→ TASK GOAL
Once you reach the line with "S. Caminiti, I." below, copy each line exactly, stopping after the line with "Always let the", and skip any pictures.

→ DATA EXTRACTS
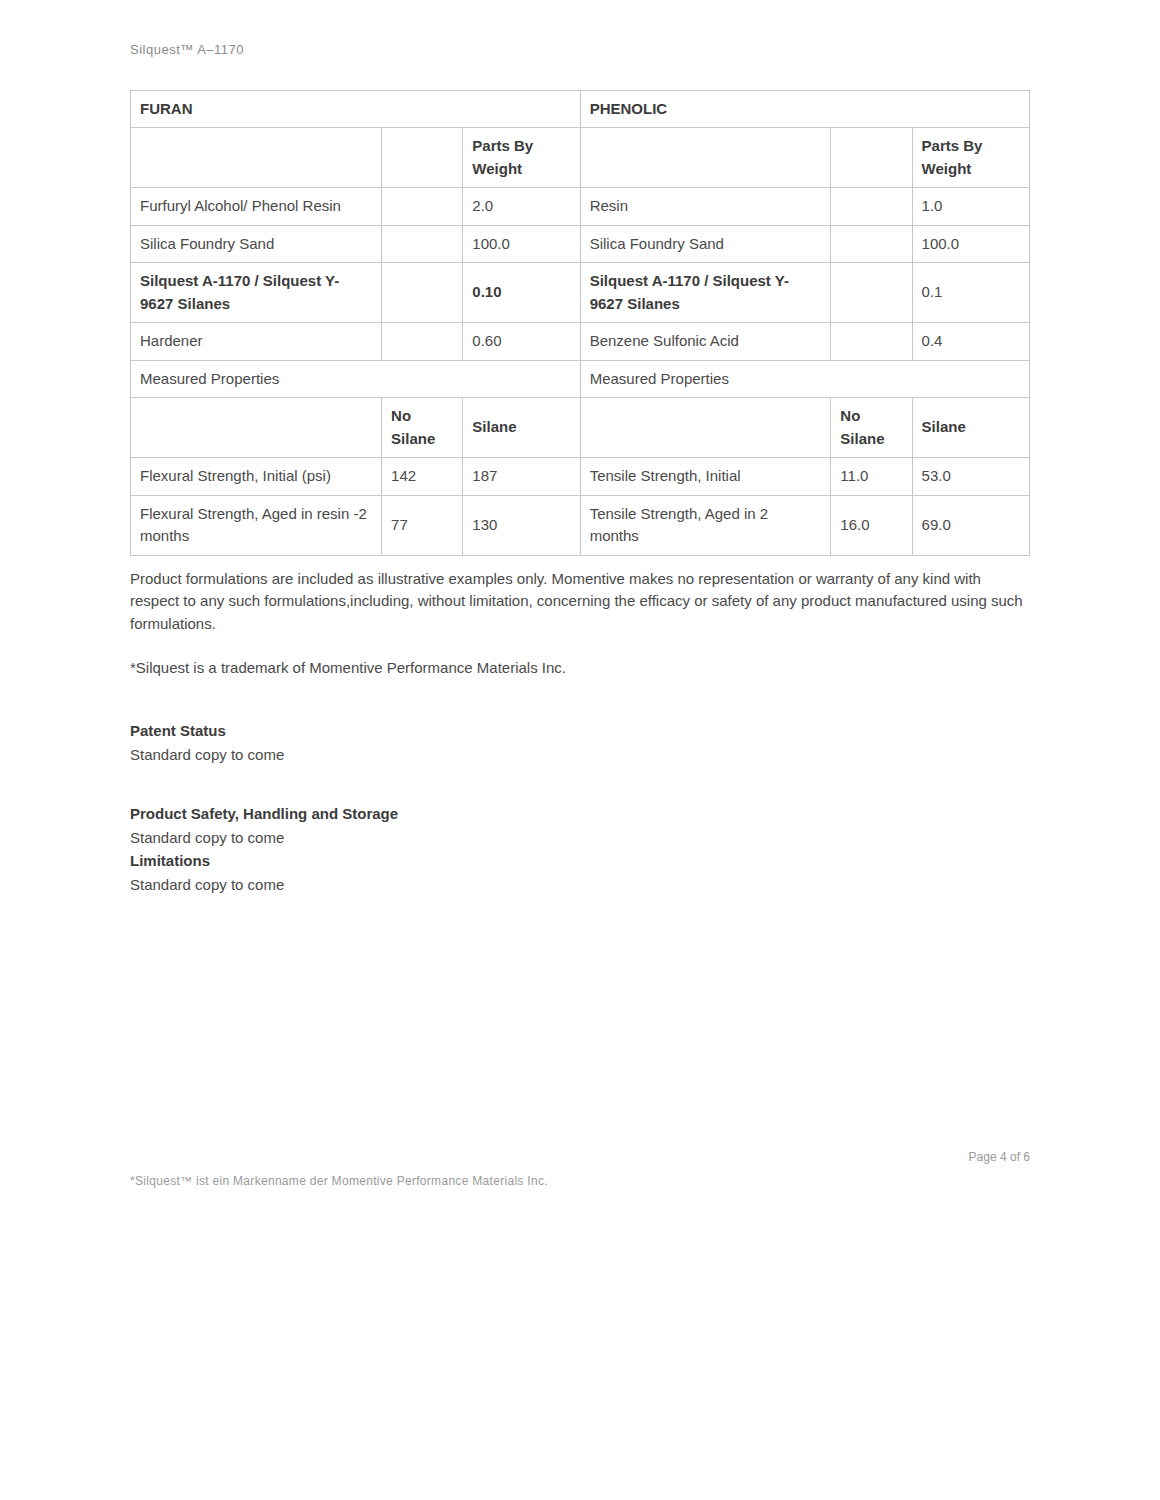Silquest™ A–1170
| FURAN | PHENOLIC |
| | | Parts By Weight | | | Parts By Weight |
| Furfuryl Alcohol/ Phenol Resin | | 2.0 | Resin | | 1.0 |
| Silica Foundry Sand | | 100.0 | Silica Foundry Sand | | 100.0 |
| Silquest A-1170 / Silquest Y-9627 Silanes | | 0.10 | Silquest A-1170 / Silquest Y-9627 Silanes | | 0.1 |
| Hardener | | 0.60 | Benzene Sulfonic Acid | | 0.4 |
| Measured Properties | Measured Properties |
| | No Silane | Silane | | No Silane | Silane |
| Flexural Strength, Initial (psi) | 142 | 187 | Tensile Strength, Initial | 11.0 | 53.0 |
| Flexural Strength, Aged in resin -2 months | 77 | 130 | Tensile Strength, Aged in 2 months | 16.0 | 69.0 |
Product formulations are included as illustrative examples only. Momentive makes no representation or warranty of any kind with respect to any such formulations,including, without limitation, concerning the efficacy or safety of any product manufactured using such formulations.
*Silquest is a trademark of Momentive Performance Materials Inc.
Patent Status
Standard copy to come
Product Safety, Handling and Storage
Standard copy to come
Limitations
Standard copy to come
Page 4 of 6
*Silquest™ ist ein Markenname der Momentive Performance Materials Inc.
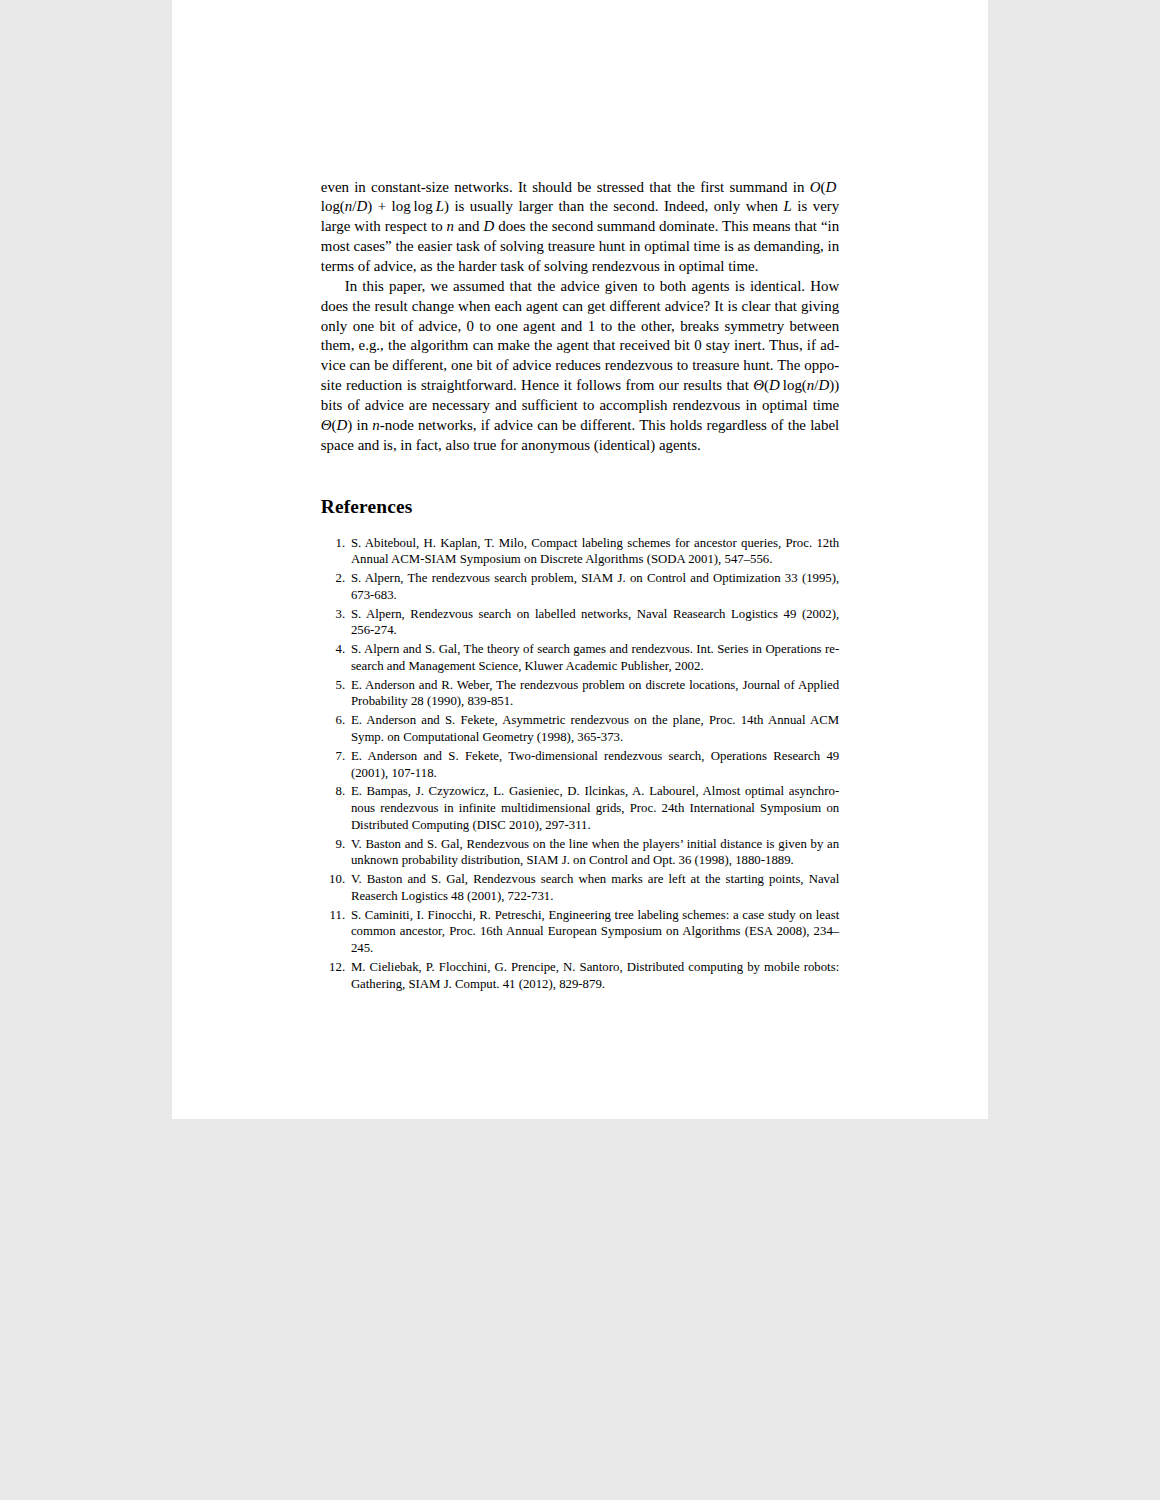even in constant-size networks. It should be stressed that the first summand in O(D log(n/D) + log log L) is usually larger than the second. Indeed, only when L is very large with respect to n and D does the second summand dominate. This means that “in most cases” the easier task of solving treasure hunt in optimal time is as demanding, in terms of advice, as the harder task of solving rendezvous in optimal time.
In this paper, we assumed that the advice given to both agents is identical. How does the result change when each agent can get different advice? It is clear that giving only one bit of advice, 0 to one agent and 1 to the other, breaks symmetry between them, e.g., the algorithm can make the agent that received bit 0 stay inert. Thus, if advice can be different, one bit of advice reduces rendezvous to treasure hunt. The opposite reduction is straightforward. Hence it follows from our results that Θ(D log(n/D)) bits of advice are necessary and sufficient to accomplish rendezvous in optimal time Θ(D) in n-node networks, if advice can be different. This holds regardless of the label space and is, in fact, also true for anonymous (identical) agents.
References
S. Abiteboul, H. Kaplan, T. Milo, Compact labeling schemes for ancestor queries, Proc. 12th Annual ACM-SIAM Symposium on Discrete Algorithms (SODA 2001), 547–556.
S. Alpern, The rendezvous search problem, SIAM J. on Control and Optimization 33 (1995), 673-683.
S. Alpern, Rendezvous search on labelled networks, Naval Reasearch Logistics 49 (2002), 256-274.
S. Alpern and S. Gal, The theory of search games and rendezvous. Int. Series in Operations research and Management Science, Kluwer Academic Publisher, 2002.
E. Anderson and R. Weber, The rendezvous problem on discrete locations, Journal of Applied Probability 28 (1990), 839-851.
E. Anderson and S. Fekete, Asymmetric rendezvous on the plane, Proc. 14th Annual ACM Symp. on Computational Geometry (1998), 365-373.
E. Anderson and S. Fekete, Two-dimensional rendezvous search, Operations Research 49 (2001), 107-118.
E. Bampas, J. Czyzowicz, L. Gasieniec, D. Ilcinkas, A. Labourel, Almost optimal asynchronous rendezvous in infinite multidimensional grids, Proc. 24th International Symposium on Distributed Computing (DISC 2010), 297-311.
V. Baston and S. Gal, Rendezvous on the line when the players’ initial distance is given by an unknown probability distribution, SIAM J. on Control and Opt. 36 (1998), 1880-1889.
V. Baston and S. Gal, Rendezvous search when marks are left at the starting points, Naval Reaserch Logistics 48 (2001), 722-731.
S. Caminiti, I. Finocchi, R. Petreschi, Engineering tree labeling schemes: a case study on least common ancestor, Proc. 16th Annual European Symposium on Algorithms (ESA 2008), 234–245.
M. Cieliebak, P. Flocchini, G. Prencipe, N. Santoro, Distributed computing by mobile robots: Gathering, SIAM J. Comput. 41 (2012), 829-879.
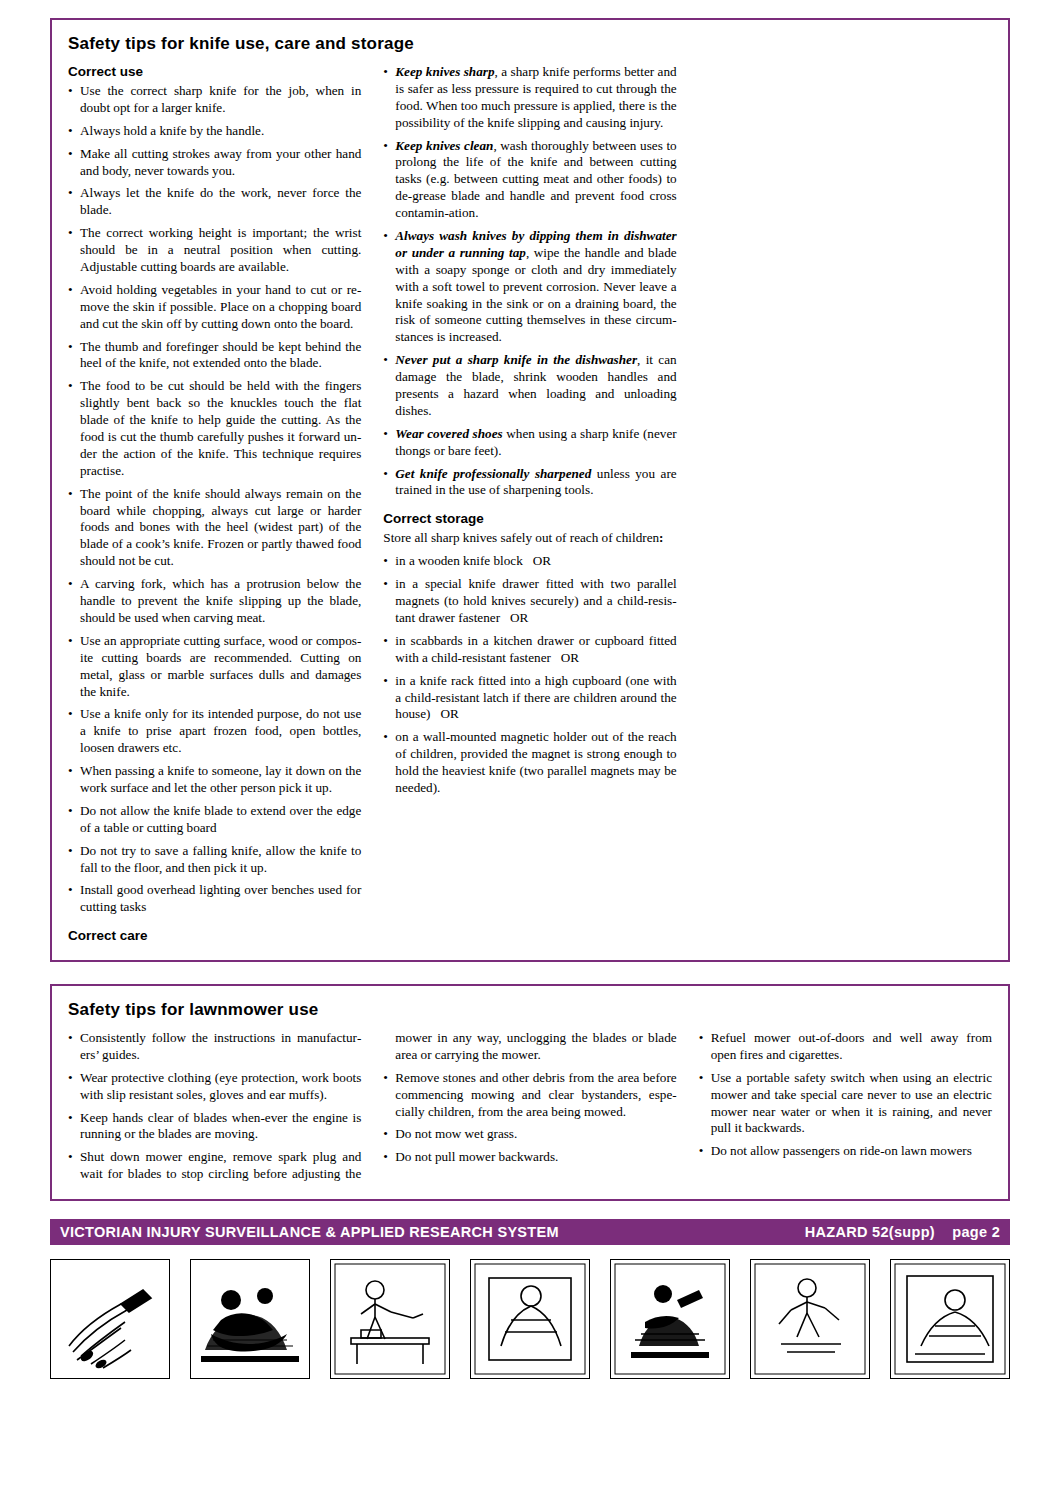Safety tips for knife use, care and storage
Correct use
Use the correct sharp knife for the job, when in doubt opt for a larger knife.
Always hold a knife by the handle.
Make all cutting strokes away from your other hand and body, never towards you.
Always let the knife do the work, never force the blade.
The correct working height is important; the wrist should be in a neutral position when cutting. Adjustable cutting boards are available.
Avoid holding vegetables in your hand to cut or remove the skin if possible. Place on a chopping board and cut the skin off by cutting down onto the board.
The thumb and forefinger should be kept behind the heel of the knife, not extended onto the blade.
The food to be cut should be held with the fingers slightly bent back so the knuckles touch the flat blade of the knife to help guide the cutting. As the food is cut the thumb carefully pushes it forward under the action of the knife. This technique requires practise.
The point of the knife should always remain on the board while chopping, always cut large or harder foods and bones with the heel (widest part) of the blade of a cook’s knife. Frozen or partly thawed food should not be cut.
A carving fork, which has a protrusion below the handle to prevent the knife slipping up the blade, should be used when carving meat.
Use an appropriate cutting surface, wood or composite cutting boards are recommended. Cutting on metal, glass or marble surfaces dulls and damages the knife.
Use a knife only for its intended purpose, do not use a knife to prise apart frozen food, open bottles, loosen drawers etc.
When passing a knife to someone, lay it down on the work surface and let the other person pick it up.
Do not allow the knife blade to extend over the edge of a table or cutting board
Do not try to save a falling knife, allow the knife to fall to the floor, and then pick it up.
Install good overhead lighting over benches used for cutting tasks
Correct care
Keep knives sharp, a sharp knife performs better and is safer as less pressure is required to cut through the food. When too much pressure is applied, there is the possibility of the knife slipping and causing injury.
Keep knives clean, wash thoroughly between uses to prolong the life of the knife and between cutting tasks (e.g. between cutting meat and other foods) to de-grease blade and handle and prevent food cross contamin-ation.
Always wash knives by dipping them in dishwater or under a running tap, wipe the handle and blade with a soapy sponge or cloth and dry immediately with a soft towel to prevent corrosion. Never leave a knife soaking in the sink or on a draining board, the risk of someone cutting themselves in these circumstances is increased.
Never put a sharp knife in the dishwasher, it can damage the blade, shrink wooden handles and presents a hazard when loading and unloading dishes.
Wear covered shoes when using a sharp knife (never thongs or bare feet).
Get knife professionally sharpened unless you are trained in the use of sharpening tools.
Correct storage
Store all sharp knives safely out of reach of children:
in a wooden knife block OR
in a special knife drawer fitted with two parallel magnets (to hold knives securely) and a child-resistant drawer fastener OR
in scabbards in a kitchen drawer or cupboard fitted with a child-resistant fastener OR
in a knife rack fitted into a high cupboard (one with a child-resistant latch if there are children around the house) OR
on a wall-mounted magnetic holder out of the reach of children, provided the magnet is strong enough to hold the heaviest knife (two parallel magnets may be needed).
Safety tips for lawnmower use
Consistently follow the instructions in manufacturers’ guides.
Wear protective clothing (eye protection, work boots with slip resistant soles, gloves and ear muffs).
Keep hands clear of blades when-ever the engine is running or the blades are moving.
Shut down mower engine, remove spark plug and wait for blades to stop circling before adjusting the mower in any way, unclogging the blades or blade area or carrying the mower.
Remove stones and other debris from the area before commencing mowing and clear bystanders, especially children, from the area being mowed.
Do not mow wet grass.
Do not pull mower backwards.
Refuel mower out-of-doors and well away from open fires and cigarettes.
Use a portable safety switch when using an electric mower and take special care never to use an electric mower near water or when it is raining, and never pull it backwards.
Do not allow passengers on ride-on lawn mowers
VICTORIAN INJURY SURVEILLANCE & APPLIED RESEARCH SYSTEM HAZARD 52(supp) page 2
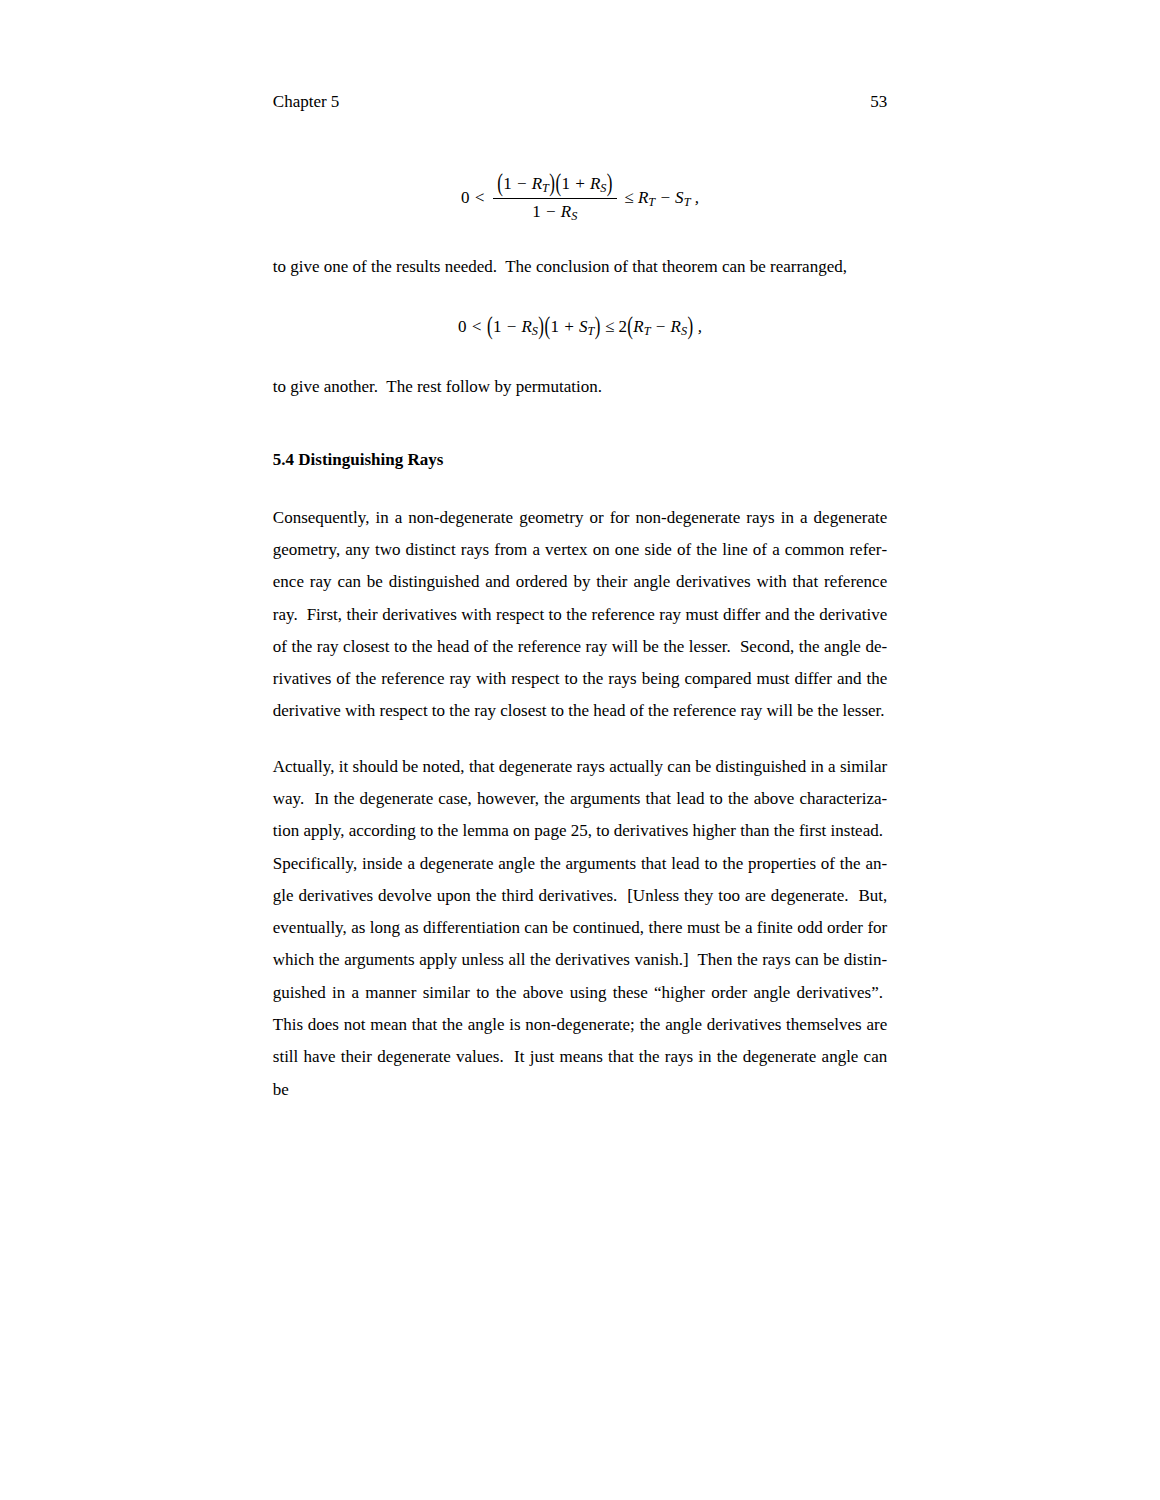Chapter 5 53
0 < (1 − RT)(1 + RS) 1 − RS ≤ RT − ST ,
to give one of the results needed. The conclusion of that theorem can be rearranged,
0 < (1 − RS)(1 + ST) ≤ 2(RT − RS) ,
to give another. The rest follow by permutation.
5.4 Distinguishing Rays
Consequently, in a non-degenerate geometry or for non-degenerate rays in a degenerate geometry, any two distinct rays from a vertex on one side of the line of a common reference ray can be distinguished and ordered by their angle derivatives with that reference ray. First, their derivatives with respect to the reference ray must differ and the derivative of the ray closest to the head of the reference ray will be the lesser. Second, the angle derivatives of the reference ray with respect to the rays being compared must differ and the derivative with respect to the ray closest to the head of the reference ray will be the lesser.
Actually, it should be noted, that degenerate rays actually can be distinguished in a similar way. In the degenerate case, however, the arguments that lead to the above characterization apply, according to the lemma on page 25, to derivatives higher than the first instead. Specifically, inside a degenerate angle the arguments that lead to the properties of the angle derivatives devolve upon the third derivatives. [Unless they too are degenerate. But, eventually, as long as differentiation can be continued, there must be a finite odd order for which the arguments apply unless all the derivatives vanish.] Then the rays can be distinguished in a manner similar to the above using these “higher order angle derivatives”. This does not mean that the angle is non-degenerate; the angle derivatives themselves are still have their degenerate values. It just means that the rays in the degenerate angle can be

→ SOLUTION FOR THIS EXERCISE
S. Caminiti, I. Finocchi, R. Petreschi, Engineering tree labeling schemes: a case study on least common ancestor, Proc. 16th Annual European Symposium on Algorithms (ESA 2008), 234–245.
M. Cieliebak, P. Flocchini, G. Prencipe, N. Santoro, Distributed computing by mobile robots: Gathering, SIAM J. Comput. 41 (2012), 829-879.
Safety tips for knife use, care and storage
Correct use
Use the correct sharp knife for the job, when in doubt opt for a larger knife.
Always hold a knife by the handle.
Make all cutting strokes away from your other hand and body, never towards you.
Always let the knife do the work, never force the blade.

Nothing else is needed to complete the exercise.